Loading checkpoint shards:   0%|          | 0/2 [00:00<?, ?it/s]

Pipeline supports running on **CPU** or **GPU** through the `device` argument.
- `device`: int, (_optional_), defaults to -1 – Device ordinal for CPU/GPU supports. Setting this to -1 will leverage CPU, >=0 will run the model on the associated CUDA device id.

## **Interacting with Llama**


In [11]:
# eos token
print(tokenizer.eos_token_id)

2


In [12]:
def get_llama_response(prompt: str) -> None:
    """
    Generate a response from the Llama model.

    Parameters:
        prompt (str): The user's input/question for the model.

    Returns:
        None: Prints the model's response.
    """

    sequences = llama_pipeline(
        prompt,
        do_sample=True,
        top_k=10,
        num_return_sequences=1,
        eos_token_id=tokenizer.eos_token_id,
        max_length=256,
    )

    print(sequences, "\n\n")

    print("Llama 2 Chatbot:", sequences[0]['generated_text'])
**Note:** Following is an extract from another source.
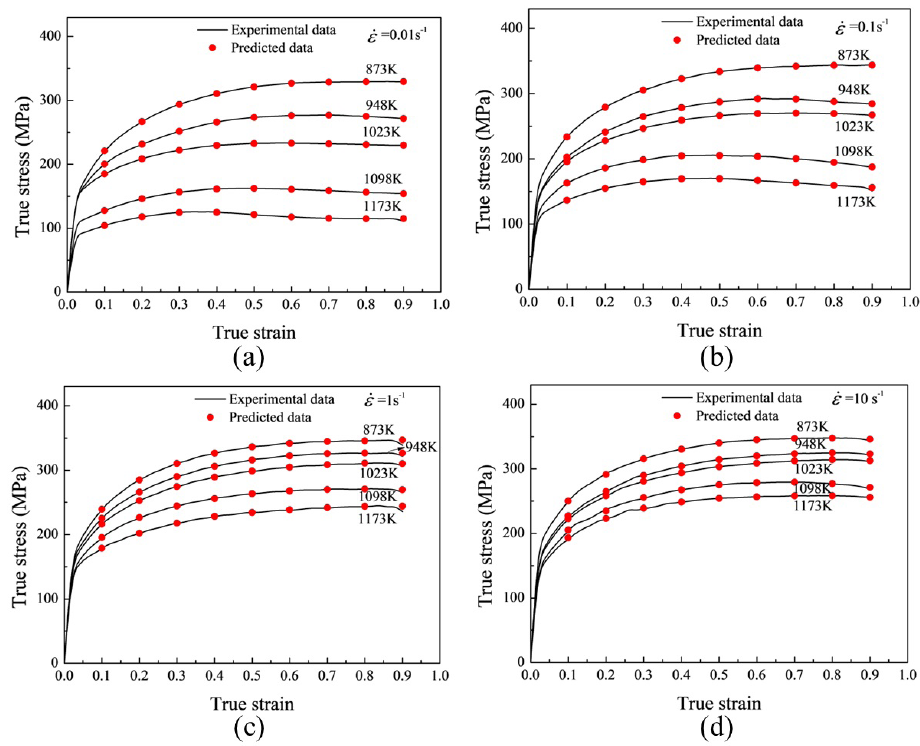
Figure 5. Comparison between the experimental and predicted flow stresses by ANN model at different temperatures and strain rates of (a) 0.01 s −1 , (b) 0.1 s −1 , (c) 1 s −1 and (d) 10 s −1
prompt = "Which planet is the closest to the sun?"
get_llama_response(prompt)

[{'generated_text': 'Which planet is the closest to the sun?\n\nAnswer: Mercury is the closest planet to the sun, with an average distance of about 58 million kilometers (36 million miles).'}]
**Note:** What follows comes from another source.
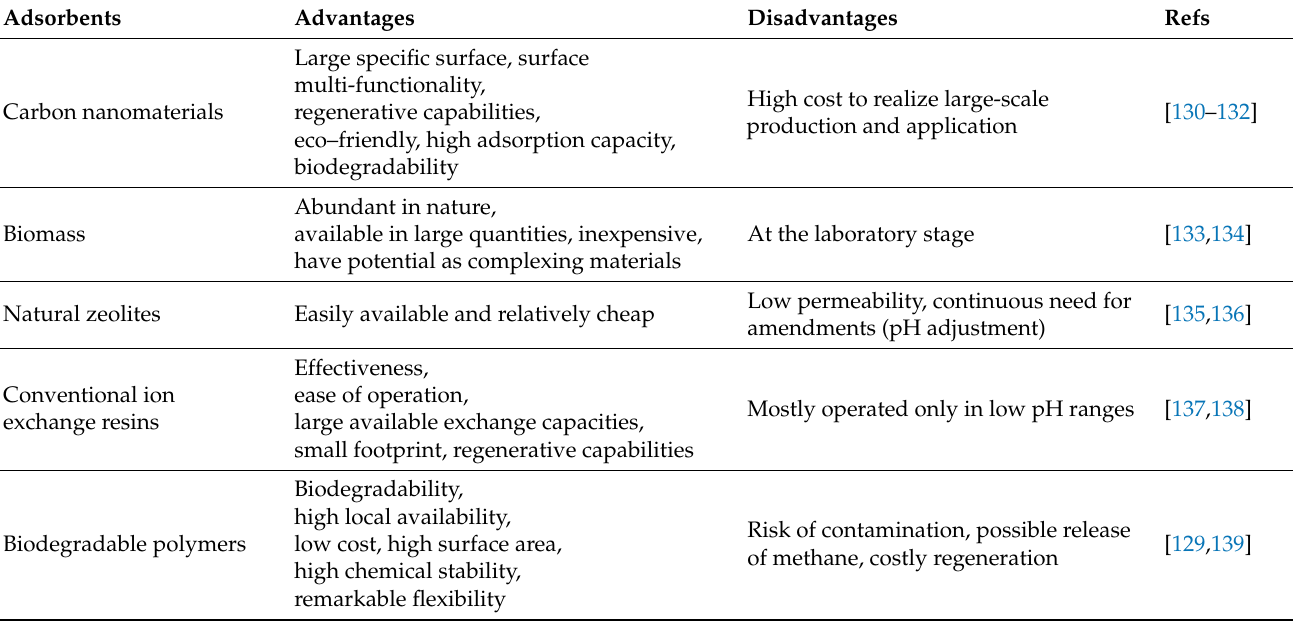
Table 4. Comparison with other materials of EDC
Llama 2 Chatbot: Which planet is the closest to the sun?

Answer: Mercury is the closest planet to the sun, with an average distance of about 58 million kilometers (36 million miles).


- `do_sample`: if set to `True`, this parameter enables [decoding strategies](https://huggingface.co/docs/transformers/generation_strategies#text-generation-strategies) such as _multinomial_ sampling, _beam-search multinomial_ sampling, _Top-K_ sampling and _Top-p_ sampling. All these strategies select the next token from the probability distribution over the entire vocabulary with various strategy-specific adjustments.

- `num_return_sequences`: the number of sequence candidates to return for each input. This option is only available for the decoding strategies that support multiple sequence candidates, e.g. variations of beam search and sampling. Decoding strategies like greedy search and contrastive search return a single output sequence.

- `eos_token_id` (Union[int, List[int]]) — The id of the end-of-sequence token. Optionally, use a list to set multiple end-of-sequence tokens.